Ryan placed his hand on top of mine and squeezed before clearing his throat.
“We lost a little girl just over a year ago. We were hit by a drunk driver and the baby…” Ryan paused, his hand tightening around mine. He cleared his throat to continue. “Our baby died from the impact.”
The woman wrote this down—at least, I assumed she did—as she looked at us with sympathy. I hated that look. “I’m so sorry to hear. So, this little one is very special?”
“Very,” I whispered, tears gathering in my eyes as I laid a hand on my small tummy. My heart swelled with love for our little bean. Every day, I saw myself holding our little one, and I couldn’t wait for him or her to be here already.
“Well, then, today is a day for celebration, not for tears, dear. You’re going to hear your little one’s heartbeat and see the baby for the first time.” I nodded, although I couldn’t stop my already flowing tears as they rushed down my cheeks.
A few minutes later, I was situated on the exam table with a warm gel smothered over my stomach. Ryan was at my shoulder, both of his hands grasping mine as we watched the dark screen in anticipation.
“Look—there’s your baby,” the doctor announced, moving the wand around my stomach, and then, she paused, her eyes widening. My heart slammed against my breastbone, fear swarming me. “Well, congratulations, Mr. and Mrs. Wilson! You’re having twins!”
“What?!” I shrieked, looking up at Ryan, who only smiled down at me, his eyes shining with happiness.

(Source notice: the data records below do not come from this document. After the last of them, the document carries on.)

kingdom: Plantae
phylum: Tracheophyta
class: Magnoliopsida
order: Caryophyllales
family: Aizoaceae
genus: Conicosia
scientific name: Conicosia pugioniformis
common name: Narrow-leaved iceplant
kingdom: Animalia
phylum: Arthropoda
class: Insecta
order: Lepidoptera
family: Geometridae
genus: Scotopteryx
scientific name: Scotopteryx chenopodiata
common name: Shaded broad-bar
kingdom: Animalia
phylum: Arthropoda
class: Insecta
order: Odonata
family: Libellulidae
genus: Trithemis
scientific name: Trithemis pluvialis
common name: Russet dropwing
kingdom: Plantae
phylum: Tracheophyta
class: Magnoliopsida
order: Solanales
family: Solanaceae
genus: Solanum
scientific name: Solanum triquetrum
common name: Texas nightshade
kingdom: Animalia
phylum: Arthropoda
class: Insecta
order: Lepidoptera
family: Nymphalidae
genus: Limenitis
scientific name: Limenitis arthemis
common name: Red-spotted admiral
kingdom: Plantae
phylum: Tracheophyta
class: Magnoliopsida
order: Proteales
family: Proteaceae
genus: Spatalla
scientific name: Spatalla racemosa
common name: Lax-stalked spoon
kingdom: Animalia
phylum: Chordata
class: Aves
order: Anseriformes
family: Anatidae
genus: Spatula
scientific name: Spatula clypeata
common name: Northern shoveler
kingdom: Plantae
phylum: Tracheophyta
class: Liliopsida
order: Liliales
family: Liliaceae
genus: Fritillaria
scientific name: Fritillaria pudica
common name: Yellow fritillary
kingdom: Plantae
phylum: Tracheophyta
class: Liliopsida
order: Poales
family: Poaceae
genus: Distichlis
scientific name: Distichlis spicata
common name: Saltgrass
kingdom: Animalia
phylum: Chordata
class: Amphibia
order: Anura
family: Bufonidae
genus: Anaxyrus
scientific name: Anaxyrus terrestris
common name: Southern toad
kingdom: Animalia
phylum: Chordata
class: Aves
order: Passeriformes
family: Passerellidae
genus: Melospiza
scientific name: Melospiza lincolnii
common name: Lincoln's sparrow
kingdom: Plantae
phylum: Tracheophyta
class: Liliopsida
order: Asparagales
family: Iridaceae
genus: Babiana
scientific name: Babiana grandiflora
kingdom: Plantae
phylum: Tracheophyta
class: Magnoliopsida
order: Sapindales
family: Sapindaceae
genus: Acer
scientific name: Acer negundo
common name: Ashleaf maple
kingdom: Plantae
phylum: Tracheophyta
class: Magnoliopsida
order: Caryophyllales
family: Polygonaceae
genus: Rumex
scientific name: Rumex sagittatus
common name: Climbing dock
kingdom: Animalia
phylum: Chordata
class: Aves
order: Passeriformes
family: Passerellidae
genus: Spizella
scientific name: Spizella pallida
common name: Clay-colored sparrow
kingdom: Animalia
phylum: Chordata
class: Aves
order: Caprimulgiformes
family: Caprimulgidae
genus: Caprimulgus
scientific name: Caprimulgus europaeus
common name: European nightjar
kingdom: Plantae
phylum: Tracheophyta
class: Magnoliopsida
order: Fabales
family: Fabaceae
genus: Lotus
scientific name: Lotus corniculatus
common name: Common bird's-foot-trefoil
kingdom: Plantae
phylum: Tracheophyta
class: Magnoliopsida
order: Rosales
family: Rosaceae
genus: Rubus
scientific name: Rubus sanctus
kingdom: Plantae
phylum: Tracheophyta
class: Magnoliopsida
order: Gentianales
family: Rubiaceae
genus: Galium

“Sounds to me like God is looking after us, Ames,” he whispered before leaning down to kiss my forehead.
She had to be fucking kidding me.Twins?!
TWO MONTHS LATER
“I need the fucking toilet again, Ryan. Pull over at the gas station please.” We were on our way home from Orlando after spending the weekend at theme parks in celebration of my twenty-ninth birthday. We were absolutely exhausted. I didn’t get to ride anything, but that didn’t matter to me. I still had a blast.